**EXERCISE TEXT:**
::::::

# Credit Card claim



## Nozza (Mar 1, 2006)

Dear all, 

I recently purchased a screen for my Prius as the original one was broken, it was from a Salvage Yard online. The sender said it was tested and in full working condition (but no pictures), when I got it and connected it up it didn't work, he has said that most salvage yards do not accept returns of electrical items, but if the screen isn't working ( of which I have proof) and the fact that the wrapping of the screen consisted of bubble wrap, a used pizza box and hot dog box, with an outer mouldy box just to top it mean that I can claim the money back under my credit card agreement? Total cost was £185, he's saying that he will refund me if the screen is in the same condition that it was sent in, I bet he says it's not working now. Probably never was.

Thanks


----------



## Luke M (Jul 1, 2013)

I'd alert your card company straight away and go through there resolutions process.
Only had to do this once and I left it longer than I should have ie they had amended the Web page to reflect a different condition to what I remember reading.


----------



## Nozza (Mar 1, 2006)

::::::

**THINGS TO DO:**
#1 Count the lines in the rows below that contain the string "License". Reply with the number only.
#2 Continue the forum thread above about the credit card claim from where it stops.

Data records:
::::::

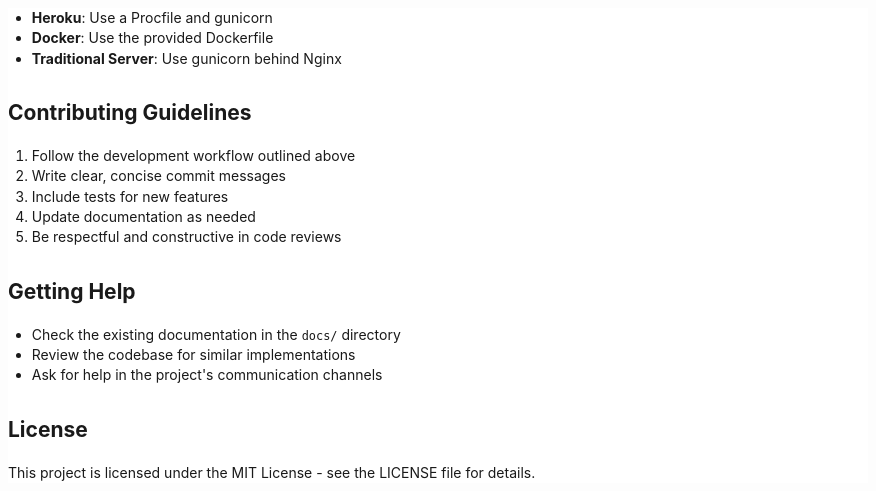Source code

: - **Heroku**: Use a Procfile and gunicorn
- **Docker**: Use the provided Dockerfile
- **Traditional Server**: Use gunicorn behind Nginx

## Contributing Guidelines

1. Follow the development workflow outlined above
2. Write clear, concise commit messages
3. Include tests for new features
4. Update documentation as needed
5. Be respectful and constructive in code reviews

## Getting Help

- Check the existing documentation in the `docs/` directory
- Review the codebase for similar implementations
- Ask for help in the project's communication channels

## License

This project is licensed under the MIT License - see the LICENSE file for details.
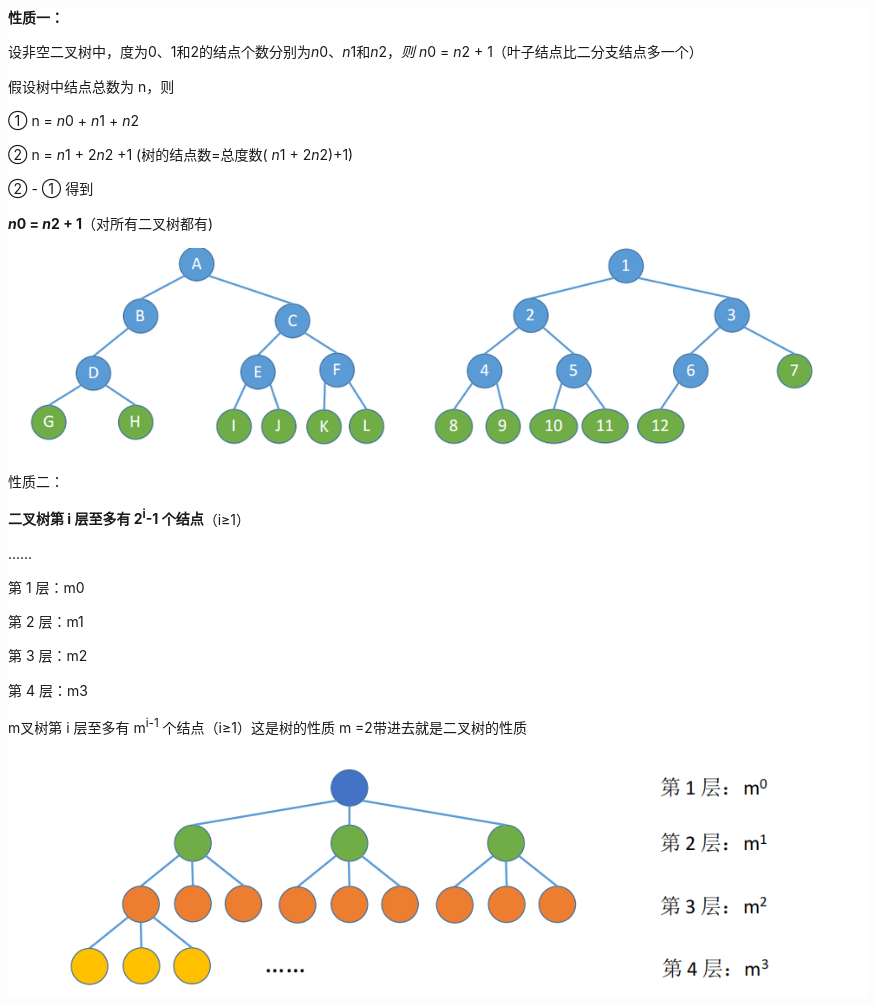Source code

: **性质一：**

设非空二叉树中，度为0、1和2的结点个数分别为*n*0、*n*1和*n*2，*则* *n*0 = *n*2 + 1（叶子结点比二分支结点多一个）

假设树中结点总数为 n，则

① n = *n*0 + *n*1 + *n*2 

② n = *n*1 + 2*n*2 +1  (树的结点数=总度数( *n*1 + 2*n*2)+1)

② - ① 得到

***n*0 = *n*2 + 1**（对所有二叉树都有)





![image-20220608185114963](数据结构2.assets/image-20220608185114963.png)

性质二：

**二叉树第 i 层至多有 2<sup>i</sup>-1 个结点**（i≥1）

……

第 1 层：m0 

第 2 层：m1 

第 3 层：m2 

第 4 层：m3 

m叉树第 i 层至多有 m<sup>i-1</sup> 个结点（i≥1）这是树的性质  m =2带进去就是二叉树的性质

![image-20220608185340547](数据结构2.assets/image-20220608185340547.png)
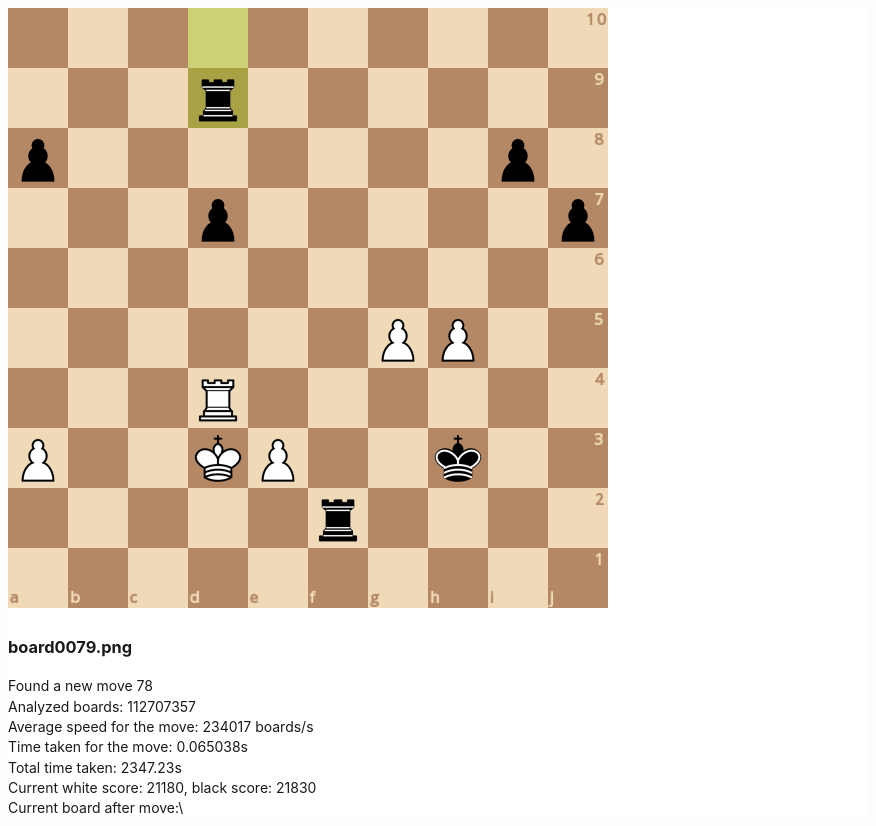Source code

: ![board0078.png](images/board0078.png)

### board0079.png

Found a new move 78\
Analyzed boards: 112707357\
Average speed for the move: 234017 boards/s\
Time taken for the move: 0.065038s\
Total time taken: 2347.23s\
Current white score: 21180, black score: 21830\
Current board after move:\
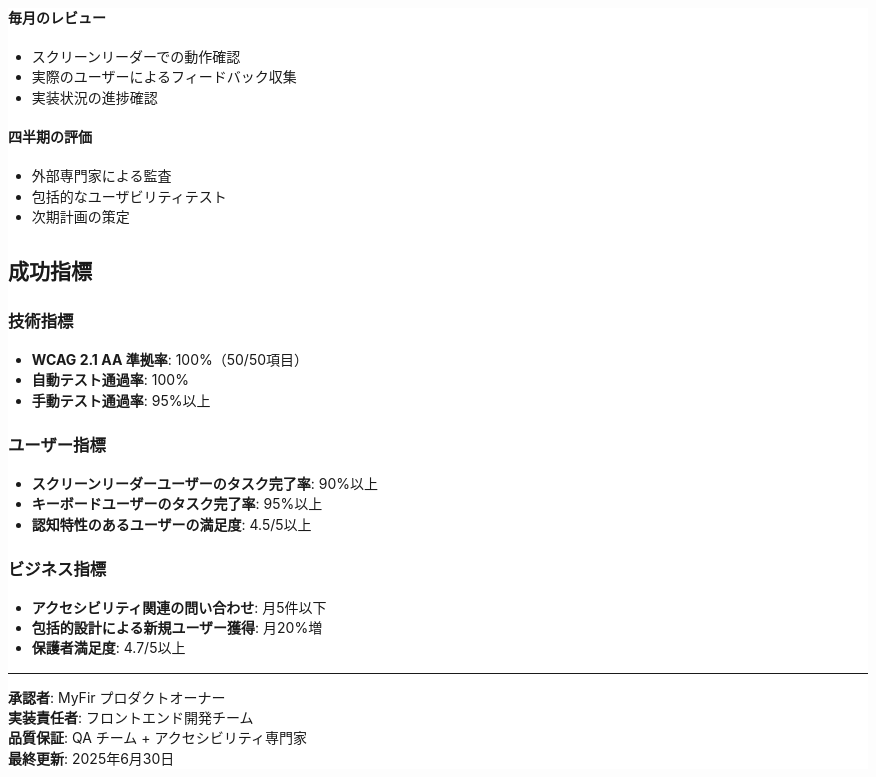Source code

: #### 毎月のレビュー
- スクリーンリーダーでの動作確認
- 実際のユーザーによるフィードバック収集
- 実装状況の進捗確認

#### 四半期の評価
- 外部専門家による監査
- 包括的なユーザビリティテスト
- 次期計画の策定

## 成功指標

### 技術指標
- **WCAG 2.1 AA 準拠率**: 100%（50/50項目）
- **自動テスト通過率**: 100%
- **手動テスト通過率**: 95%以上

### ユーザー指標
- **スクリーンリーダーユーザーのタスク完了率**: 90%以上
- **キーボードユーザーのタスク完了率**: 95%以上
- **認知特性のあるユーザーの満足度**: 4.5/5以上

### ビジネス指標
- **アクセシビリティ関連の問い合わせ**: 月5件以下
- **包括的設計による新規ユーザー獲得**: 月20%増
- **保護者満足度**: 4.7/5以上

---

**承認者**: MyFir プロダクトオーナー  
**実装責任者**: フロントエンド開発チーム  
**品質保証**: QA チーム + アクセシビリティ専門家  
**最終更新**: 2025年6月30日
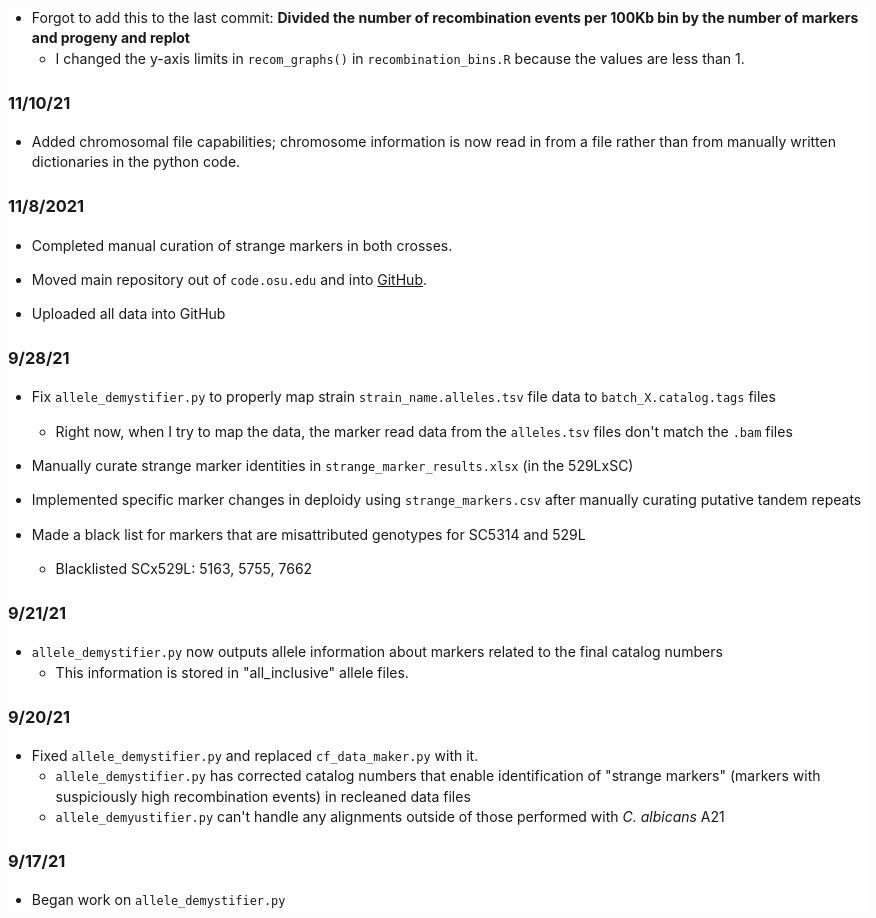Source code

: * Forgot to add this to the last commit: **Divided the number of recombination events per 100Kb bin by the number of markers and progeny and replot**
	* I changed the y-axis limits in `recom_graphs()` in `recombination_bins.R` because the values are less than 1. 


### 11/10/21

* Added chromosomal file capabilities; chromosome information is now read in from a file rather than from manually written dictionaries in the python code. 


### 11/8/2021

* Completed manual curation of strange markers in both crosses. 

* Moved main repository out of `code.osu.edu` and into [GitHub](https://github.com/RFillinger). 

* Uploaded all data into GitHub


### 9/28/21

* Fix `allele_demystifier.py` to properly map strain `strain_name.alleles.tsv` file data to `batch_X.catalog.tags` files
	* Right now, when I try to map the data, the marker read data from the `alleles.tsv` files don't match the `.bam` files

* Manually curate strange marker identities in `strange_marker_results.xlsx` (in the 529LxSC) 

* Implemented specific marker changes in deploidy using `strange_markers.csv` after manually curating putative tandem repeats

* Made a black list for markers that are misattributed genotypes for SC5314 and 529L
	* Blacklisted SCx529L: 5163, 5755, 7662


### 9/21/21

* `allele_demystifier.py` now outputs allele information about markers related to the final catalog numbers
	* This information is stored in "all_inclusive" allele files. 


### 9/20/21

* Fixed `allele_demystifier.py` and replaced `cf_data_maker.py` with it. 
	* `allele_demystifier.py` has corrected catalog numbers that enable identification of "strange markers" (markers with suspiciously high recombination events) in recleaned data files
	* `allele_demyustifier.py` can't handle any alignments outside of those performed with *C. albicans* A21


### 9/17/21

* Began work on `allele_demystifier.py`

::::::

**TASK-BY-TASK RESULTS:**
#1 2

#2
I'm giving him until monday and then if I haven't had any success I'll start the process, he reckons hes tried to refund my card with no success, I've given him my Paypal address to send me a refund instead, he wants to refund my bank account directly but I don't want to give him that information. It's funny that he won't give me his first name after I asked for it, but a quick search on Companies House brings up all his details.


----------



## cts1975 (Feb 22, 2011)

As above. Just let the credit card company know and follow their advice. That way the situation is logged with the CCC which will help you later on.
Email the seller to tell him you are returning the screen and list the faults, that way the seller can't use the 'not returned in the same condition'.
These situations are often who blinks first, he will get a call from his merchant services department of his bank and they will start/recieve the claim his end.
Very often that will kick him up the [email protected] to agree a refund.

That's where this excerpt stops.